## Record set
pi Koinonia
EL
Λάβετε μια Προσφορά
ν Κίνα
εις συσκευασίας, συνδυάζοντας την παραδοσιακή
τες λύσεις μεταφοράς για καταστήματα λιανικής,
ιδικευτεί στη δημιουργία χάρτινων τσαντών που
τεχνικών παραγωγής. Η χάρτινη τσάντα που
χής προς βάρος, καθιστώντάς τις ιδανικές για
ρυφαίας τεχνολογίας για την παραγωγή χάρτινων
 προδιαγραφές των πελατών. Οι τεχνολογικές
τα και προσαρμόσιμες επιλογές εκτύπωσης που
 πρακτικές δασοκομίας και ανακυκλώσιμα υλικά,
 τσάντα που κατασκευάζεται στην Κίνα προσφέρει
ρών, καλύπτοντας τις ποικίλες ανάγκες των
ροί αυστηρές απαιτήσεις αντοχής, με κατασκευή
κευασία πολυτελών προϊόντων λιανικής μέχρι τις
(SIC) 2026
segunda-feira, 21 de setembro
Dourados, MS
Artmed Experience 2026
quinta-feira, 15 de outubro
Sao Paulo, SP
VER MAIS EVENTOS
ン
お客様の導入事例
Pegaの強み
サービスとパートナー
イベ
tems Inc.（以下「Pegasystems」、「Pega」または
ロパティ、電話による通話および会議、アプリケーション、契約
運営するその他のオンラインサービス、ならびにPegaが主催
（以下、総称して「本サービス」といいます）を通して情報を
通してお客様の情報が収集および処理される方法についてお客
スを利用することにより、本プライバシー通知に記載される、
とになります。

## Your objective
Copy the material word for word, from its start through the line containing "スを利用することにより、本プライバシー通知に記載される、".

## Response box
pi Koinonia
EL
Λάβετε μια Προσφορά
ν Κίνα
εις συσκευασίας, συνδυάζοντας την παραδοσιακή
τες λύσεις μεταφοράς για καταστήματα λιανικής,
ιδικευτεί στη δημιουργία χάρτινων τσαντών που
τεχνικών παραγωγής. Η χάρτινη τσάντα που
χής προς βάρος, καθιστώντάς τις ιδανικές για
ρυφαίας τεχνολογίας για την παραγωγή χάρτινων
 προδιαγραφές των πελατών. Οι τεχνολογικές
τα και προσαρμόσιμες επιλογές εκτύπωσης που
 πρακτικές δασοκομίας και ανακυκλώσιμα υλικά,
 τσάντα που κατασκευάζεται στην Κίνα προσφέρει
ρών, καλύπτοντας τις ποικίλες ανάγκες των
ροί αυστηρές απαιτήσεις αντοχής, με κατασκευή
κευασία πολυτελών προϊόντων λιανικής μέχρι τις
(SIC) 2026
segunda-feira, 21 de setembro
Dourados, MS
Artmed Experience 2026
quinta-feira, 15 de outubro
Sao Paulo, SP
VER MAIS EVENTOS
ン
お客様の導入事例
Pegaの強み
サービスとパートナー
イベ
tems Inc.（以下「Pegasystems」、「Pega」または
ロパティ、電話による通話および会議、アプリケーション、契約
運営するその他のオンラインサービス、ならびにPegaが主催
（以下、総称して「本サービス」といいます）を通して情報を
通してお客様の情報が収集および処理される方法についてお客
スを利用することにより、本プライバシー通知に記載される、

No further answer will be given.